Nobel ödüllü yazar Orhan Pamuk ilk ve tek siyasi romanı Kar’da arka fona Kars’ı yerleştirmiştir.
Yaşar Kemal, İnce Memet romanında okurlarına Adana’ya, Çukurova’ya dair her şeyi en ince ayrıntısına kadar aktarır.
Sadece edebiyatta değil, resimde de şehir sanat ilişkisi örneklerini görmek mümkündür.
Türk resminde şehre en çok atıfta bulunan ressamların başında Devrim Erbil Hocamız gelir.
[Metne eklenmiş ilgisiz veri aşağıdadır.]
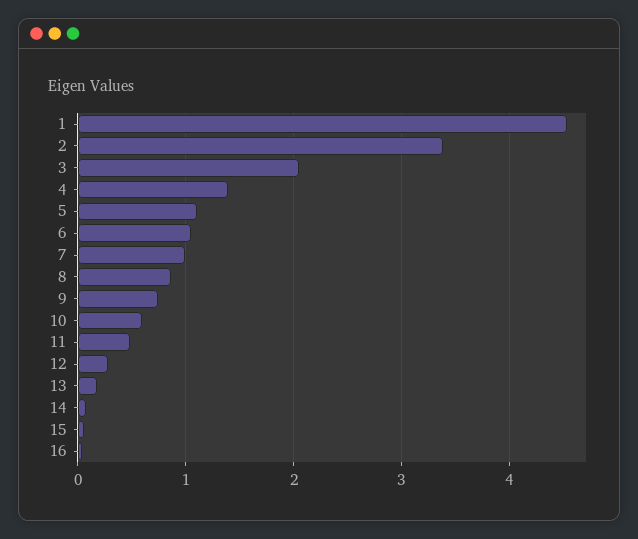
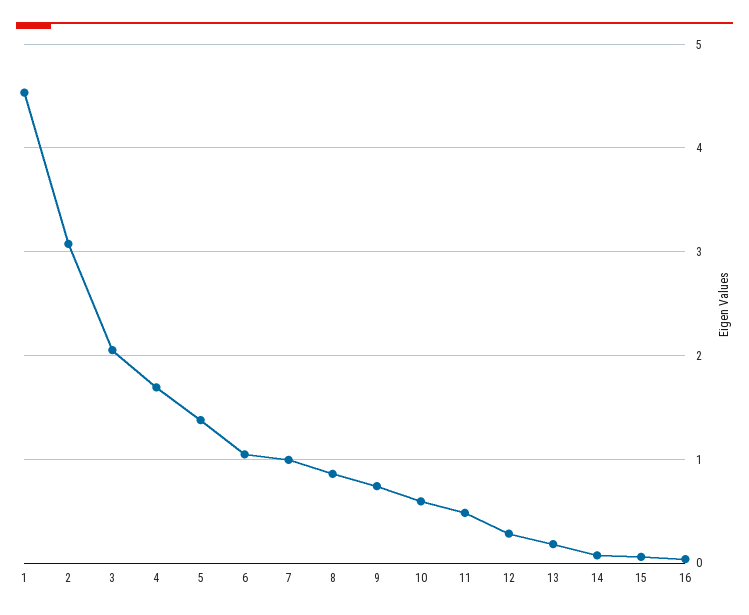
2: 3.4 -> 3.1
4: 1.4 -> 1.7
5: 1.1 -> 1.4

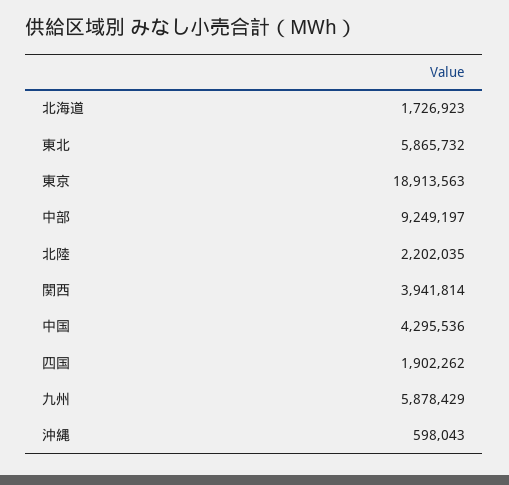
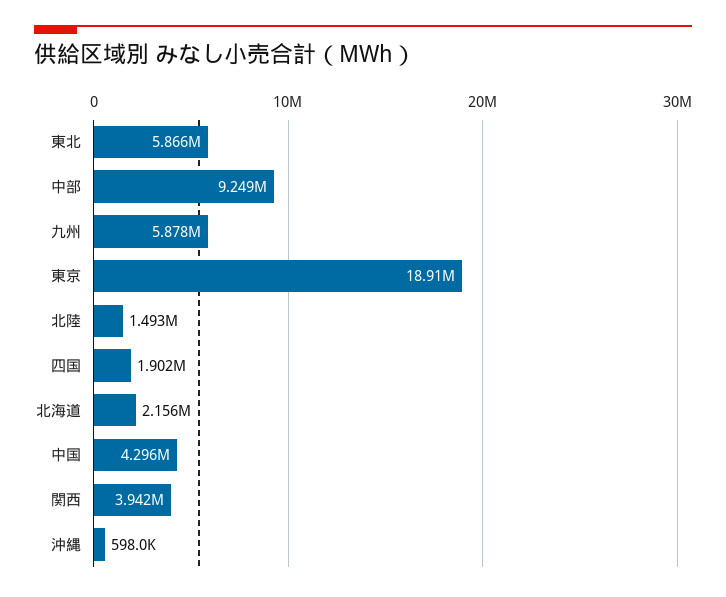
北海道: 1726923 -> 2156000
北陸: 2202035 -> 1493000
Sizinde bildiğiniz gibi Devrim Erbil’in resminde başlıca unsur şehirdir, İstanbul’dur.
Şehir mimarisi, yaşantısı onun resimlerinin öznesini oluşturur.
Anadoluyu karış karış gezen, şehirleri ve birçok ünlü sanatçıyı belgeleyen büyük usta Ara Güler’i anma pulları “Hayalimdeki İstanbul” adıyla basılmıştır.
Geçtiğimiz yıl kaybettiğimiz fotoğraf sanatçısı Muğlalı hemşerimiz Nevzat Çakır, bir şehir fotoğrafçısıdır.
Bu kadar örnekleme şehir-sanat ilişkisinin önemine vurgu için yapıldı ve elbette çoğaltmak mümkün.
Değerli konuklar; Bir şehrin, sanat şehri olabilmesi için sanat ve sanatçıya zemin oluşturması, sanat altyapısını oluşturması gerekir.
Çünkü; Sanat gelişmek için şehirlere, şehirlerde gelişimini devam ettirebilmek için sanata ihtiyaç duyar.
Bu noktada şehirdeki sanat etkinliklerini artırmak adına sanatçılardan oluşan bir envanterin oluşturulması, belki de işe buradan başlanması gerekir.
Nedir onlar?
Sanatçı Envanteri, Yerel Sanatçı Veritabanı, Şehir Sanatçı Haritası, Kültür-Sanat Envanteri ve Sanatçı Profilleri Kataloğu çalışmaları sanat şehrine giden yolu açacak çalışmalardır.
Sanat etkinliklerinde yerel kaynakların öncelenmesi, sanatçıların desteklenmesi ve görünürlüklerinin artırılması Denizli’nin katılımcı, erişilebilir ve sürdürülebilir kültür politikalarını geliştirecektir.
Denizli, sahip olduğu tarihsel mirası, kültürel değerleri, turizm potansiyeli ve üretim olanaklarıyla lokomotif konumunu sürdüren önemli bir ilimizdir.
Bu çalıştayın “Denizli nasıl sanat şehri olur?” sorusunun yanıtını vermesi dileğiyle hepinize saygılarımı sunuyor, Başta Büyükşehir Belediye Başkanımız Bülent Nuri Çavuşoğlu’na, Kültür ve Sosyal işler Daire Başkanı sevgili dostum, kardeşim Mehmet Selçuk’a, ekibine ve emeği geçen herkese çok teşekkür ediyorum…
Konuşmamı “Sıkıntının çaresi sanattır ve bu ülkede her şey daha güzel olabilir” sözüyle bitiriyorum.